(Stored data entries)
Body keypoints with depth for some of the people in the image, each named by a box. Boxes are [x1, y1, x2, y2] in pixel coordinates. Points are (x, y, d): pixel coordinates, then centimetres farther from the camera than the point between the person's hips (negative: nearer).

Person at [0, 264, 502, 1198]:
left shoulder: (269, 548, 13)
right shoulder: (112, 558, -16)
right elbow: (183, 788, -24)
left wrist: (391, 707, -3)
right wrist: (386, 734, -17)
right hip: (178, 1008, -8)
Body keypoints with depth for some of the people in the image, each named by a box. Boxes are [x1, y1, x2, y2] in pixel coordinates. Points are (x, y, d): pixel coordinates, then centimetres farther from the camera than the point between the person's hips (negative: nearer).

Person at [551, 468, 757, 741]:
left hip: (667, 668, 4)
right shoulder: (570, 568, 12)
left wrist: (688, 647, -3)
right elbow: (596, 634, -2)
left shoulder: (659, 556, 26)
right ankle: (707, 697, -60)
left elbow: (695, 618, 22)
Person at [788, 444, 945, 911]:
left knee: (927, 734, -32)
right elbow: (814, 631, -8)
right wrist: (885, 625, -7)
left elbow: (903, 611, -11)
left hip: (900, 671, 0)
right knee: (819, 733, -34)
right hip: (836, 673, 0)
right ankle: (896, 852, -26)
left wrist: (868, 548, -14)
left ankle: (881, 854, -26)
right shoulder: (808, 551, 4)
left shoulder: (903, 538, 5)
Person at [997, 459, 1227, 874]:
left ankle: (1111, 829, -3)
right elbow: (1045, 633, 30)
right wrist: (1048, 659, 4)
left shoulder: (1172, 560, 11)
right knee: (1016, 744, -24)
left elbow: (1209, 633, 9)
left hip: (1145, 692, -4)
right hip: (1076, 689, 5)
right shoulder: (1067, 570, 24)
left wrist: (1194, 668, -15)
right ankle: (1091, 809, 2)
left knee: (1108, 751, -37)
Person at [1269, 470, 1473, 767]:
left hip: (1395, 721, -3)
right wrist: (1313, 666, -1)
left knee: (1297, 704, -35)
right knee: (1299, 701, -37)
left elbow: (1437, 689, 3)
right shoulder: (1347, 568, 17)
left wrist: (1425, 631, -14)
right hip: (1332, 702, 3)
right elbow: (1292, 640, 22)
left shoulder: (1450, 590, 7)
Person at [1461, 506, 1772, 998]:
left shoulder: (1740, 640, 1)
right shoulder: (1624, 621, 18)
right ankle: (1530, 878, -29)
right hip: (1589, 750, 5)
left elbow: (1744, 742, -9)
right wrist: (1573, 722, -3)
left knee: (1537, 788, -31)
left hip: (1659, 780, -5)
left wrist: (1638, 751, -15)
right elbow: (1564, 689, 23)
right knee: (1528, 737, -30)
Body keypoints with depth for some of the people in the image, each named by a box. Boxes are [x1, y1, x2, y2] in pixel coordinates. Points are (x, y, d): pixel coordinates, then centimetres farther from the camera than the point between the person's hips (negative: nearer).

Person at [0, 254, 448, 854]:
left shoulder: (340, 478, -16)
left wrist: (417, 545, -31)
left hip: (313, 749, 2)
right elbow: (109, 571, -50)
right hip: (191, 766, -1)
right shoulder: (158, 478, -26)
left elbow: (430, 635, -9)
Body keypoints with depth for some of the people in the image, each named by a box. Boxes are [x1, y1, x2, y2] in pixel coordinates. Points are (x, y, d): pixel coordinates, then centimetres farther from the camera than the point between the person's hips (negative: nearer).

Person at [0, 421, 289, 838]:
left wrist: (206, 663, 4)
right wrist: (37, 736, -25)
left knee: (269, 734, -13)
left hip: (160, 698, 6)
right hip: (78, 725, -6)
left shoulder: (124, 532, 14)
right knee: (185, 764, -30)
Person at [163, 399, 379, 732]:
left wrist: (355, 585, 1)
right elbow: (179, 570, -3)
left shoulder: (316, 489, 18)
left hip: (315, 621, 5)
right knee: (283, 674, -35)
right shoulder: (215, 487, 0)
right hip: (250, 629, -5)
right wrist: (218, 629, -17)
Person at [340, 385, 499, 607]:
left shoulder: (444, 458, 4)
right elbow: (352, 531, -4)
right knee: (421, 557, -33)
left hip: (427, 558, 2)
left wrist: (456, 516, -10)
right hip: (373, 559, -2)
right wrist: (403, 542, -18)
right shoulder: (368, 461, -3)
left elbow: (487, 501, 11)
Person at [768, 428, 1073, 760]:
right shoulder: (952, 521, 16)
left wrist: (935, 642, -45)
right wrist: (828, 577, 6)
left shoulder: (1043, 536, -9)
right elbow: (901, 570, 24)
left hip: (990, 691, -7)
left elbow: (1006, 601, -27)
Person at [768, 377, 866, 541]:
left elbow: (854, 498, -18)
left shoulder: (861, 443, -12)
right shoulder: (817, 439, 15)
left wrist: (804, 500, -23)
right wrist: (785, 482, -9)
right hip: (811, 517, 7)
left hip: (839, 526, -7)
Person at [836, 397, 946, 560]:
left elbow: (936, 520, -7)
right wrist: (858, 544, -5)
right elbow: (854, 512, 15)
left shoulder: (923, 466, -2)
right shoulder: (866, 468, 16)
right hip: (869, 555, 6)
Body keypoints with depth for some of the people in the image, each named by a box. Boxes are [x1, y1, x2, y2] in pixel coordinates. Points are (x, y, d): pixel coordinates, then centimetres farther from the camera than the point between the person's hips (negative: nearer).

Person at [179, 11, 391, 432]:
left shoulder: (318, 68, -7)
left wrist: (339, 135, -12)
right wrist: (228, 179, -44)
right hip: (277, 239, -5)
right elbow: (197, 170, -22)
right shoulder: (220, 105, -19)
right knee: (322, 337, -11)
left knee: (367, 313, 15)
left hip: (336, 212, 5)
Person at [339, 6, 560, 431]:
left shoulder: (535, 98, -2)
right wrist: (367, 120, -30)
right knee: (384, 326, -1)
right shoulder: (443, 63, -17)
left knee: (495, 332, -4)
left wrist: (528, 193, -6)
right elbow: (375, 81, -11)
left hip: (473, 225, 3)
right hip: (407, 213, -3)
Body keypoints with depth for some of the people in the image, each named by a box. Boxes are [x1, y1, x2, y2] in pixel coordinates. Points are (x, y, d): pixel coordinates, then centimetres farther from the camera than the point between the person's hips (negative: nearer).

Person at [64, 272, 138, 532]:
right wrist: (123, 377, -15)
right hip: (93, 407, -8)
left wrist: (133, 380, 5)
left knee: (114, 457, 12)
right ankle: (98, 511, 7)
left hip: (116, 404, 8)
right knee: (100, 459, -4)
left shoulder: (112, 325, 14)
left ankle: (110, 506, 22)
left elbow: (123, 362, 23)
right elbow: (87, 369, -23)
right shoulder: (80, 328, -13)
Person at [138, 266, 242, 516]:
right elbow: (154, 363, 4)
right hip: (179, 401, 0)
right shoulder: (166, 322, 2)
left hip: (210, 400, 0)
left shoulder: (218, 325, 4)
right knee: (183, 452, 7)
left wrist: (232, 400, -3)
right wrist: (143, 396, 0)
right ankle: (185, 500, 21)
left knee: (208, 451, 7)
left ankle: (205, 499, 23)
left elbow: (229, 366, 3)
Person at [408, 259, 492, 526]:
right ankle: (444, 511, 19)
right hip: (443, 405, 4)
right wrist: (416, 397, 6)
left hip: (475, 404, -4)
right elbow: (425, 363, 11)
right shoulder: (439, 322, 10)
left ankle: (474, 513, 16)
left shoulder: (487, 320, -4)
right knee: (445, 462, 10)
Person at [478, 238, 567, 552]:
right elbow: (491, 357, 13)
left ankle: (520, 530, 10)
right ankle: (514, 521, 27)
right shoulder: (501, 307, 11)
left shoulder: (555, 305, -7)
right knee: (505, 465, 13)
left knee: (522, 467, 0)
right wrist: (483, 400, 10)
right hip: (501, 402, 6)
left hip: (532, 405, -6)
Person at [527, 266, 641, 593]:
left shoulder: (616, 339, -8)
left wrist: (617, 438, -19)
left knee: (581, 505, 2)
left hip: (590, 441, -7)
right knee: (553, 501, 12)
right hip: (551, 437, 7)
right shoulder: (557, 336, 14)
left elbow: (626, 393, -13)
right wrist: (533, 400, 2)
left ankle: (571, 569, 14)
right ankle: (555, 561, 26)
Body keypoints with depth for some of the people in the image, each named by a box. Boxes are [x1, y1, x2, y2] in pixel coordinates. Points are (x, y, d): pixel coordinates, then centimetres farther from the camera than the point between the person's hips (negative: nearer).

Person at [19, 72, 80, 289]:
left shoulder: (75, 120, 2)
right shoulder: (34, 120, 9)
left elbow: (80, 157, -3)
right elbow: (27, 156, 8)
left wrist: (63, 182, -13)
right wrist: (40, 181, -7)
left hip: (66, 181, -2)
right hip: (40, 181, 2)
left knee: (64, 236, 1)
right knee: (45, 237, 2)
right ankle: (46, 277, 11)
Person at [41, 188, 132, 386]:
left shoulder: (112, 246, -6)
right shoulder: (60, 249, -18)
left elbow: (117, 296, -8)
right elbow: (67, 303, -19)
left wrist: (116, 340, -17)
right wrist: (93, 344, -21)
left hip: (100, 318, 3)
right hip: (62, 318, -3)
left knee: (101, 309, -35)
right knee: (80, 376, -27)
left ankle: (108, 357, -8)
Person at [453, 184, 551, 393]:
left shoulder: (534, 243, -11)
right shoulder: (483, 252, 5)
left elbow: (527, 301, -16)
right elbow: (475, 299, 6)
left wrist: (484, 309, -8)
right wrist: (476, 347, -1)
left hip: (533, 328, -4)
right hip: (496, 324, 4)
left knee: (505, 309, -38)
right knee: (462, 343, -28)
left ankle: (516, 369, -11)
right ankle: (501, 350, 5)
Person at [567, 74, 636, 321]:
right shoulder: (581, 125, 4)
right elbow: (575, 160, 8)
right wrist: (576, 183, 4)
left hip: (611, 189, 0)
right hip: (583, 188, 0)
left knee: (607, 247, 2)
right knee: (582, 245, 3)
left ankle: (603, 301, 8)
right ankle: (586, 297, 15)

**Problem details**
Starting at the line that has "left elbow: (430, 635, -9)" and ending at the line that has "left hip: (160, 698, 6)", please write out the lines above exactly, leaving out all others.

**Task result**
left elbow: (430, 635, -9)
Body keypoints with depth for some of the people in the image, each named by a box. Boxes are [x1, y1, x2, y2] in pixel coordinates. Points are (x, y, d): pixel coordinates, then centimetres farther from the camera than the point between the person's hips (negative: nearer).

Person at [0, 421, 289, 838]:
left wrist: (206, 663, 4)
right wrist: (37, 736, -25)
left knee: (269, 734, -13)
left hip: (160, 698, 6)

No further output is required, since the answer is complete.